Here’s the current structure of our “Batch Info” table:

create table target_table_batch_info (
    entity_key bigint not null primary key,
    hash varchar(128),
    batch_date timestamp not null,
    batch_number bigint not null
);

Tracking deleted records

We already mentioned the possible requirement to mark some records as “deleted”. Of course, we don’t want to actually delete anything from DWH, but sometimes we need to know, whether the record was deleted or not in the source system. For that, we can use “Is Deleted” flag, and store it in our “Batch Info” table. For such flags, I personally prefer using the “integer” data type, and not “boolean”, because it might not be supported by the DBMS, and I would like to have the DWH architecture as portable as possible.
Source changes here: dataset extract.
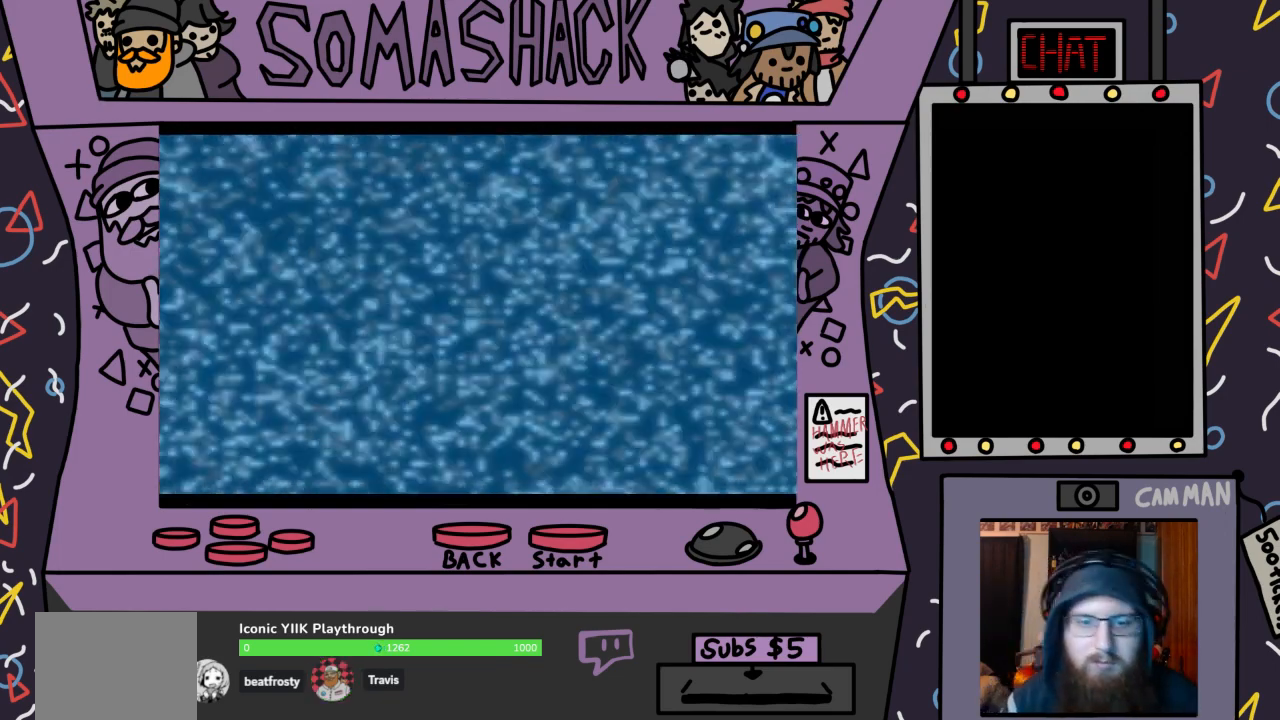
{"buttons": [], "left_stick": "center", "right_stick": "center", "events": []}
After adding the new column, we have the following structure of our “Batch Info” table:

create table target_table_batch_info (
    entity_key bigint not null primary key,
    is_deleted smallint not null default 0,
    hash varchar(128),
    batch_date timestamp not null,
    batch_number bigint not null
);

Inferred records

Since we mentioned the primary keys and foreign keys, let’s discuss what happens if our currently loaded record has a reference to another table, but that table doesn’t contain the corresponding key yet. Let’s say, since our last data load, a new record was created in Customer table in the operational database, and it has a foreign key to Address table. But when we load this Customer record, we try to get the Entity Key for this Address in out DWH, and we see that it was not loaded yet. Maybe we simply did not load Address table yet, or maybe there is an inconsistency in the source tables. Such problem is often referred to as “Late Arriving Dimensions”, although it may as well happen with the fact tables.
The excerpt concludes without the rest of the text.